I’m passing on this e-mail from Vince Boehm and video link that I received in my maibox today via ISEPP.
“Risk of suicide” was one of the many reasons given by my son’s psychiatrists for wanting to keep him on medications, not that he was suicidal, but because “statistics show that people with a diagnosis of schizophrenia have an increased risk for suicide during the first five years after diagnosis.” I always felt that the specter of suicide was invoked often for the wrong reasons — not because patients were suicidal, but in order to keep them meds compliant. I was being made to feel irresponsible by continuing to inisist that my son was unlikely to commit suicide and I would prefer to work with him in non-drug interventions. The problem is, how do one ever really know that someone else is or is not suicidal? That’s where I feel drug companies have gained the advantage. You don’t know, and nobody wants to assume the risk, so medications are prescribed as some sort of “insurance policy.”
People can and do commit suicide while on meds and when off meds, so it’s kind of murky to now whether the meds would have prevented it or caused it. On the other hand, there is valid scientific concern about the effect of antidepressants on suicide ideation in children and teenagers because antidepressants are being used off-label and little to no research had been done for this age group before this practice became widespread.
Here’s the e-mail from Vince Boehm about the video link:
CASPER (Community Action on Suicide Prevention Education & Research), the New Zealand organization organized by two mothers who lost children to suicide, invited two of our prominent list members to present at their conference this past month.

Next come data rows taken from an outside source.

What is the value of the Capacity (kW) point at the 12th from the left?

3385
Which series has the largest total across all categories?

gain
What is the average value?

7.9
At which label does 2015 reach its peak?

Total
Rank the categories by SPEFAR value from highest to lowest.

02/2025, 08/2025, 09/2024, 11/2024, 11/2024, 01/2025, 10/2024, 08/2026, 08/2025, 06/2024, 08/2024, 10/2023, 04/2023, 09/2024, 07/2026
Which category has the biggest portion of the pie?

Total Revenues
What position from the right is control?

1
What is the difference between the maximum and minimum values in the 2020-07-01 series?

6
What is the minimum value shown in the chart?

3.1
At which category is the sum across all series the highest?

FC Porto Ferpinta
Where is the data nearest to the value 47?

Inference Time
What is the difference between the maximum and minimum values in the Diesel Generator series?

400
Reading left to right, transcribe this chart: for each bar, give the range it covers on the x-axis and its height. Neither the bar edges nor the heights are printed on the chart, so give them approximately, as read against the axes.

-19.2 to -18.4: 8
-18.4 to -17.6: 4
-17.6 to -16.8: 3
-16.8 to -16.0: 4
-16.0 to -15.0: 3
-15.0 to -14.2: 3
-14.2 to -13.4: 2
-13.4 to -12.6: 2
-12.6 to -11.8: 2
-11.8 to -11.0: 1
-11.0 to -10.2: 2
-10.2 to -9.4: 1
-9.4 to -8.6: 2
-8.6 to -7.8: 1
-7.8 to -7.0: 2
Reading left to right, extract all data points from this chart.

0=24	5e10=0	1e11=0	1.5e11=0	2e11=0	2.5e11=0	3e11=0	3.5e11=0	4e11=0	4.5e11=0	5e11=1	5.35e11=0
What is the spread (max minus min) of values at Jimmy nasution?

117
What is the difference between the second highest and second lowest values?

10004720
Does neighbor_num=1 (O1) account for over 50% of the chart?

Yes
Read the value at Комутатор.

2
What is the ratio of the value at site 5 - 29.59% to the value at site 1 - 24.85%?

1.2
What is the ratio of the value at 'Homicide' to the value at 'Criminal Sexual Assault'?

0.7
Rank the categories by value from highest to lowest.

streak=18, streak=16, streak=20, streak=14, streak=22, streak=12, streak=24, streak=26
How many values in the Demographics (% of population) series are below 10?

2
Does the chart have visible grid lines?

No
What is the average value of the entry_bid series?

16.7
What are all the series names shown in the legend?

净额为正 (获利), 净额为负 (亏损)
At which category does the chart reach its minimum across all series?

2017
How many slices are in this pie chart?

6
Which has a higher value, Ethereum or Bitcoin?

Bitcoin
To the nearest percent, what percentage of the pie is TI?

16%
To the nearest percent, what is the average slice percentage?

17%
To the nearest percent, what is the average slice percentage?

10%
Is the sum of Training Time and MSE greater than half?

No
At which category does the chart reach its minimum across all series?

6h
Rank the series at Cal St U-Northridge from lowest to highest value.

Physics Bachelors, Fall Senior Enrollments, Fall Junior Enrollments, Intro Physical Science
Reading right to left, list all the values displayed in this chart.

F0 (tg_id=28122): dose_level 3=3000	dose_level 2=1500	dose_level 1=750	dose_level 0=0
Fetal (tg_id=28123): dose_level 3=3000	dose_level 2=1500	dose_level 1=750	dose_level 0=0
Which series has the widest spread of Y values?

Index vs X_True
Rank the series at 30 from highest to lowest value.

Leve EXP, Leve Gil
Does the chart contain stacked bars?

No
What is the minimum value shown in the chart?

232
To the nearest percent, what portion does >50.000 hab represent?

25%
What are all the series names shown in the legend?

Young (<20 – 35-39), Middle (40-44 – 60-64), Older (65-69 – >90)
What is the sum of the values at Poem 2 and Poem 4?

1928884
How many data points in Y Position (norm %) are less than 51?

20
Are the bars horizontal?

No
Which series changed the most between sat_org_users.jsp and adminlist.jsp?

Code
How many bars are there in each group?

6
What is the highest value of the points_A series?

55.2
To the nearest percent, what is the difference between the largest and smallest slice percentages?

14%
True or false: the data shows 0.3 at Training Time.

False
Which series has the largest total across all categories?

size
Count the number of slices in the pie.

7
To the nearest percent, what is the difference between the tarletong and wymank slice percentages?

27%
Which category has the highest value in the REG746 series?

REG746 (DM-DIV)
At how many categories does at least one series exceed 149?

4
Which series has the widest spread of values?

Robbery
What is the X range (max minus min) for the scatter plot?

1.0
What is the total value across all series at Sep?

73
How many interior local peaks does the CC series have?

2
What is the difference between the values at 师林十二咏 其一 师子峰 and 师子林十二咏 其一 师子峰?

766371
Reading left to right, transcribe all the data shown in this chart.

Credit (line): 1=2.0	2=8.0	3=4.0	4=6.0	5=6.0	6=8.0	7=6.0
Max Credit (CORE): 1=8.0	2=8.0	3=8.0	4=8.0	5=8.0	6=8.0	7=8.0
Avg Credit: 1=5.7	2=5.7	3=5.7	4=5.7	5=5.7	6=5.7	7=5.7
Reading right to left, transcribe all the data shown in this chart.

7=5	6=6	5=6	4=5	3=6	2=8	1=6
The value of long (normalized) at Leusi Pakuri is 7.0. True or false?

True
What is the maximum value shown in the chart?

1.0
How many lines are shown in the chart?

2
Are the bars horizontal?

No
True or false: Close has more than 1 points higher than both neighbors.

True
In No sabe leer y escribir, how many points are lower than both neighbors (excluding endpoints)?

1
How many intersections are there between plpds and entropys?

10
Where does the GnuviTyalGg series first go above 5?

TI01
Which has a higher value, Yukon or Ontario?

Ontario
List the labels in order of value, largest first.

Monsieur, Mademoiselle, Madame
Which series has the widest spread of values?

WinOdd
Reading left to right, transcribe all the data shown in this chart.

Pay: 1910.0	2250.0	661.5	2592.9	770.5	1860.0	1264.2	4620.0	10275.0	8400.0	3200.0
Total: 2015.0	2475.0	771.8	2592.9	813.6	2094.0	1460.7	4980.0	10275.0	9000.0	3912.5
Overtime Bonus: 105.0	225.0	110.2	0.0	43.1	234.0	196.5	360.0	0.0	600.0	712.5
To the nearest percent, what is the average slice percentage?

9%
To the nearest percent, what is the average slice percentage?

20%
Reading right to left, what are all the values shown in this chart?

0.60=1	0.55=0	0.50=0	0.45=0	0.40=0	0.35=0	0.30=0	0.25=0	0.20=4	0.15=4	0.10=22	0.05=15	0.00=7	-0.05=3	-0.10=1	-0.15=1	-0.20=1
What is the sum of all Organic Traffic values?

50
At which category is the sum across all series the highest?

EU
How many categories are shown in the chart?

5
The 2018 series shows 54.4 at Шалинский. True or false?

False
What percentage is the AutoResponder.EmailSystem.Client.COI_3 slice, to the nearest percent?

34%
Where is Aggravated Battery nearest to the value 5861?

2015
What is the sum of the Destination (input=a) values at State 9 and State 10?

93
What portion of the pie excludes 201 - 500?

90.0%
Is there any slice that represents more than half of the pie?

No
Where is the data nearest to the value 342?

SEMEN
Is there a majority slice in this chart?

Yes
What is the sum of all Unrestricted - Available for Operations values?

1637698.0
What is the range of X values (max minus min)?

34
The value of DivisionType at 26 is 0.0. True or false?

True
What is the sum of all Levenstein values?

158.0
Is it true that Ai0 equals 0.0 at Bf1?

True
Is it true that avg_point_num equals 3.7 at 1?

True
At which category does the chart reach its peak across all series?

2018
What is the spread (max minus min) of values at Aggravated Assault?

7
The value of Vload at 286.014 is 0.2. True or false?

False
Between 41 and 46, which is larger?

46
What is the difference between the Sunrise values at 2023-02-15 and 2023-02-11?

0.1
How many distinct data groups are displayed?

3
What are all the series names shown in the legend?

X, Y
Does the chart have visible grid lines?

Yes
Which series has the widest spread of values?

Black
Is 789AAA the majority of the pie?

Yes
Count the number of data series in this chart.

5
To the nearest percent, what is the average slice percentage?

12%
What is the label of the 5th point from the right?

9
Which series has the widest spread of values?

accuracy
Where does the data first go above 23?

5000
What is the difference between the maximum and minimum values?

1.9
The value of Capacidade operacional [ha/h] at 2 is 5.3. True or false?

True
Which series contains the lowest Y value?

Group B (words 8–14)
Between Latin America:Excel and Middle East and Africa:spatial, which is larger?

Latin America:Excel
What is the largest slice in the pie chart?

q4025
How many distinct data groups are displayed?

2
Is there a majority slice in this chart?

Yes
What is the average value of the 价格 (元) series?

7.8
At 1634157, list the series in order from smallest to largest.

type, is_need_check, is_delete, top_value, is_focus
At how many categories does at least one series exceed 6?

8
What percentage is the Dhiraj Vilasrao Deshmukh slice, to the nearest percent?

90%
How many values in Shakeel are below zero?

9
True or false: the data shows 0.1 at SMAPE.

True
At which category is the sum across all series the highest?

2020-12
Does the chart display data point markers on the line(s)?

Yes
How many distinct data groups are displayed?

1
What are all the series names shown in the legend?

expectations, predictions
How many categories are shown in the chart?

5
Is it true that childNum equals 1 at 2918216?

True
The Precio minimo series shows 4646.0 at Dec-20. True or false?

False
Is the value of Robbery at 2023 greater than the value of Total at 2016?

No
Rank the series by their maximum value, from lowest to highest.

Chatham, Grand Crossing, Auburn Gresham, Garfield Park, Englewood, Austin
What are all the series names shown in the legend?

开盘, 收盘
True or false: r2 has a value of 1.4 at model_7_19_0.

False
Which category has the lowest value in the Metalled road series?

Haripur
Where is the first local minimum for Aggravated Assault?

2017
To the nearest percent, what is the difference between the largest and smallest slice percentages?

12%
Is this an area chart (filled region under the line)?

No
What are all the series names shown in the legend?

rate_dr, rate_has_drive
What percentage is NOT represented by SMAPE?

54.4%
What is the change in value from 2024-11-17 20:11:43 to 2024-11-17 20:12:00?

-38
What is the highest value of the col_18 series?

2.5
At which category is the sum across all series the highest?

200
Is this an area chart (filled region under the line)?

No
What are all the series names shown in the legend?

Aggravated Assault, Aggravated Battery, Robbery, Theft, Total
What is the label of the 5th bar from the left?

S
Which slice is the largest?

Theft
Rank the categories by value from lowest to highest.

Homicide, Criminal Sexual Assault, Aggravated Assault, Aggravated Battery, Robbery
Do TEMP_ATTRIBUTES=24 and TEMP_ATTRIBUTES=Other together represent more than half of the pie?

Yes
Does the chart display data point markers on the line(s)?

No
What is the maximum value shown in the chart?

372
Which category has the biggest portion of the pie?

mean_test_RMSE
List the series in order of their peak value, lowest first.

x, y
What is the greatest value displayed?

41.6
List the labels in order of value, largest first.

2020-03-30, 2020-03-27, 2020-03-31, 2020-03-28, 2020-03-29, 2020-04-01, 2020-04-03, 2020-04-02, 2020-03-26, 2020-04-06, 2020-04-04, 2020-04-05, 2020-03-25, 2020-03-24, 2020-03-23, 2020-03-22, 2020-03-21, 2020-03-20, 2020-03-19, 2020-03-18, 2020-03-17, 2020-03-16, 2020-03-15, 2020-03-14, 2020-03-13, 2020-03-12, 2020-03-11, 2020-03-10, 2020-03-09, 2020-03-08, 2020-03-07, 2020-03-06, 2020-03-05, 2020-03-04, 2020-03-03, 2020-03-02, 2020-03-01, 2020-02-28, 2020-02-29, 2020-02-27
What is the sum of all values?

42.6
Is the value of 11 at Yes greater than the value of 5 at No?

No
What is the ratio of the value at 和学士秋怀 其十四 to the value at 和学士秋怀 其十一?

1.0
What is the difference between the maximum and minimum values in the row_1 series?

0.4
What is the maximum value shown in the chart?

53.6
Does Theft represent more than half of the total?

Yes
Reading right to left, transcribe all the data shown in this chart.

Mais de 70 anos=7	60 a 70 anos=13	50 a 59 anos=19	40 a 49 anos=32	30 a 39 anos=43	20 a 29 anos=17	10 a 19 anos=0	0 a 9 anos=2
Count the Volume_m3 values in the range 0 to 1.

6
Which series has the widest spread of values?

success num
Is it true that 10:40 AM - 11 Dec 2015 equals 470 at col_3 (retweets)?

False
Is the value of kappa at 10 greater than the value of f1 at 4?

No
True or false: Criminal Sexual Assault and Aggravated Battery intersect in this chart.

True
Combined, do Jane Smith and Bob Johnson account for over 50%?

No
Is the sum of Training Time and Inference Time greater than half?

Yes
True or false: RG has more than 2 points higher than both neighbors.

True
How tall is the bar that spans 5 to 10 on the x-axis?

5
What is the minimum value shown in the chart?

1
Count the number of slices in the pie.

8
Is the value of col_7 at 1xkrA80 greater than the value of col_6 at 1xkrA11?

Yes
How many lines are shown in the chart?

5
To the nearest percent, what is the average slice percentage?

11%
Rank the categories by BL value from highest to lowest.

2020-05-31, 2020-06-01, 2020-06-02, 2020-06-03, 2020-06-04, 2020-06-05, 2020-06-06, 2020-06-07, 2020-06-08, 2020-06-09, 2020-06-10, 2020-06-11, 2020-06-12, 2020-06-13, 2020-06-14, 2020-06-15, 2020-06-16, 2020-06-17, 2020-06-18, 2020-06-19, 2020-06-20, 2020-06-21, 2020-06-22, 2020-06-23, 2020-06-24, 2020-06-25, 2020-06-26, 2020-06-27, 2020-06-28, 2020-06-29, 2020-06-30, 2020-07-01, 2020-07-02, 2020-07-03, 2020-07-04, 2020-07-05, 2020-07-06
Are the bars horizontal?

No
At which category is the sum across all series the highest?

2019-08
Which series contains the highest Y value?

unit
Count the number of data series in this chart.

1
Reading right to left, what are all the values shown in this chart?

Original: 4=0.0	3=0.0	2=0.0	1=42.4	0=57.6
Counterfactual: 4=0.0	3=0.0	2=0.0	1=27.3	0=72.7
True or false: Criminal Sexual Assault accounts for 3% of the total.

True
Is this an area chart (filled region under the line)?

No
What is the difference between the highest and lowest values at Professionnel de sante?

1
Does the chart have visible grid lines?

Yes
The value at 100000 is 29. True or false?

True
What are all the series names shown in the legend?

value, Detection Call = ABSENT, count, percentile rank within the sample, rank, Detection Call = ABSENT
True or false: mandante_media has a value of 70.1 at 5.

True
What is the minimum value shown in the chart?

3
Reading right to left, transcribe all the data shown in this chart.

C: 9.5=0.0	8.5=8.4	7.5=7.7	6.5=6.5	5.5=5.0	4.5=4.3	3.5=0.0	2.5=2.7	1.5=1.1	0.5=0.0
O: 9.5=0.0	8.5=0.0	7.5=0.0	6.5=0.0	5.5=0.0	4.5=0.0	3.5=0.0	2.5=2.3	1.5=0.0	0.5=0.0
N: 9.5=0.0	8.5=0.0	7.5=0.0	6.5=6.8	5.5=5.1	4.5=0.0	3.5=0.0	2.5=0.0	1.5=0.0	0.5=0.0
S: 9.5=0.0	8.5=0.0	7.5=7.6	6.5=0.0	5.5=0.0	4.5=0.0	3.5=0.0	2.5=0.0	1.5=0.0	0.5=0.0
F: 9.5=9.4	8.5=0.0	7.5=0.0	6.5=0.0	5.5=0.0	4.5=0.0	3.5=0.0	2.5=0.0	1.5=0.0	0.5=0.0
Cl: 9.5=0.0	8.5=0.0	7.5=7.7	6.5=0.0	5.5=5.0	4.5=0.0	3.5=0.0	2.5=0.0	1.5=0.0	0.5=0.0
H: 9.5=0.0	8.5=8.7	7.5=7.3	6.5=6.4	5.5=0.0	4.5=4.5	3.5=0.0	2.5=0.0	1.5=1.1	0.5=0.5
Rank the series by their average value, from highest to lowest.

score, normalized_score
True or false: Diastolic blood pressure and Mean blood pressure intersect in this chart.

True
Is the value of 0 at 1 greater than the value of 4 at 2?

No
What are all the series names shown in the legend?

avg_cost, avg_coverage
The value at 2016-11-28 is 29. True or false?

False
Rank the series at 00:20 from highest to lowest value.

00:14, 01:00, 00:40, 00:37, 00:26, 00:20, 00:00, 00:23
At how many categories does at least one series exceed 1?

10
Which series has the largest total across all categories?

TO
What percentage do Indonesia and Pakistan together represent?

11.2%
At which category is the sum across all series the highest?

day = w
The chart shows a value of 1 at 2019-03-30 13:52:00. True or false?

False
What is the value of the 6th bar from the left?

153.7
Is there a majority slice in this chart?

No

New Zealand has the highest rate of youth suicide in the OECD, twice the rate of the US and Australia and five times the rate of the UK. More young people in New Zealand die of suicide than all medical causes combined, with 10% of the deaths of New Zealand’s 10-14 year-olds being suicides.
David Healy is an Irish psychiatrist who is a professor in Psychological Medicine at Cardiff University School of Medicine, Wales. He became the center of controversy concerning the influence of the pharmaceutical industry on medicine and academia. For most of his career Healy has held the view that Prozac and SSRIs (selective serotonin re-uptake inhibitors) can lead to suicide and has been critical of the amount of ghost writing in the current scientific literature.
In his segment of this compelling video, Healy delivers a powerful indictment of suicide and violence caused by psychiatric meds. Robert Whitaker is a friend and a former medical writer at the Albany Times Union newspaper. In 1992, he was a Knight Science Journalism fellow at MIT. Following that he became director of publications at Harvard Medical School. In 1994 he co-founded a publishing company, CenterWatch, that covered the pharmaceutical clinical trials industry. CenterWatch was acquired by Medical Economics, a division of The Thomson Corporation, in 1998. His articles on psychiatry and the pharmaceutical industry have won a George Polk Award for Medical Writing. and a National Association of Science Writers’ Award for best magazine article. In 1998, he co-wrote a series on abuses in psychiatric research that was a finalist for the Pulitzer Prize in Public Service. He is the author of four books. His most recent book is Anatomy of an Epidemic: Magic Bullets, Psychiatric Drugs, and the Astonishing Rise of Mental Illness in America. His Mad in America has become a classic and belongs in your library.
These two books are destined to be mental health’s Silent Spring, the book that launched the environmental movement.